The United States has 8 annual federal holidays and 4 of these are either on a Monday or Friday (Presidents Day, MLK Day, Memorial Day, Labour Day), 1 is on a the fourth Thursday of November (Thanksgiving Day), 3 are date specific (New Year Day on January 1st, Independence Day on July 4th and Christmas on December 25th). If you observed only one of these 8 have a direct religious significance. Neither Good Friday (like in India) nor any other religious festival are holidays which talks volumes of the way Secularism is practiced in the country.

In India most private firms and companies that have 5 day weeks choose 12 to 14 holidays in the year and by default four are non religious (Gandhi Jayanti, Ambedkar Jayanti, Republic Day and Independence Day). The other 8 are usually 4 reserved for minority religions (Christmas, Good Friday, Ramzan and Bakrid), 2 reserved for micro minority religions depending on the state ( a choice betweenGuru Nanak Jayanti, Parsi New Year, Mahavir Jayanti, Buddha Purnima) and there are four to five major Hindu festivals (Diwali, Holi, Dasera, Krishna Janmastami, Ganesh Chaturthi and ins ome cases Raksha Bandhan). It is great to have all this inclusiveness at the cost of productivity but what are we achieving?

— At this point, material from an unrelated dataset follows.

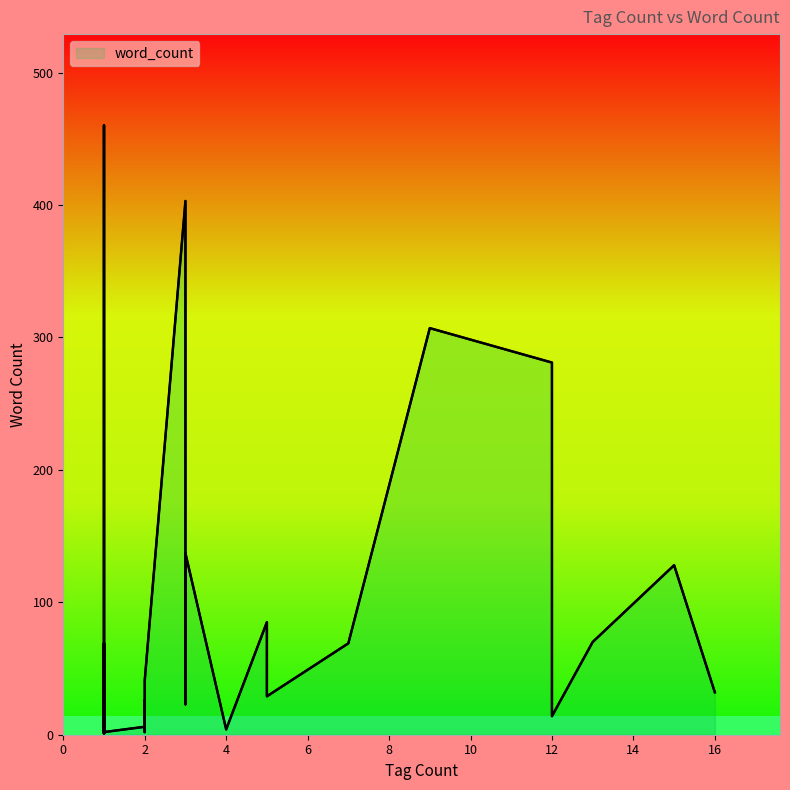

How many data points are less than 26?

17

I would rather think it would be wise for India to follow first a five day week across all sectors and a uniform holiday pattern to a large extent where all holidays are either on Monday or Friday so people get three days at a stretch. Those who wish to have holidays on specific days have their leave they can use and this brings me to the issue of Good Friday as a tokenism.

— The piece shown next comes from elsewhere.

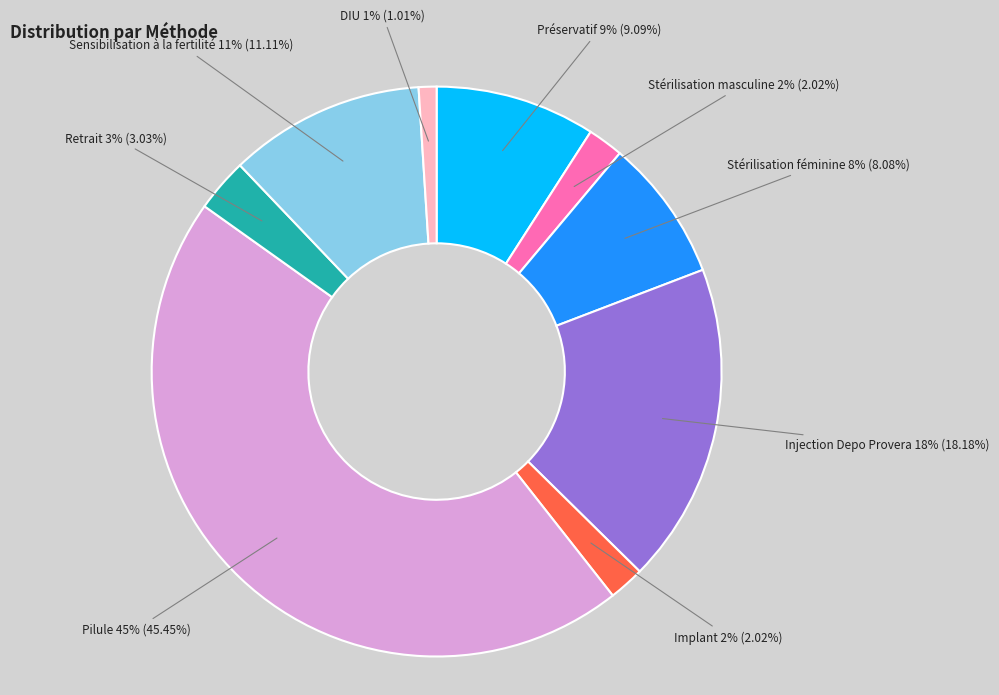

Is it true that Pilule is 45% of the pie?

True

Do we need a Good Friday holiday? How does it help? Practicing Christians who are less than 2% of the population can always tale a day’s leave if they have to. In the US where Catholics alone comprise 25% of the population this is not a holiday. And if Jesus Christ were alive he would have laughed at the idea of a holiday called Good Friday.

To make matters worse organisations plan fun events on the Easter weekend because most often it is assumed a tiny minority may or may not celebrate Good Friday so what’s the harm in having a bash and making the most of the three day weekend. Well, the irony of the ethos we follow in a secular country. On one hand the day is declared a public holiday so Christians can fast easy and pray easy and at the same time the rest of India can party with the multiple options available.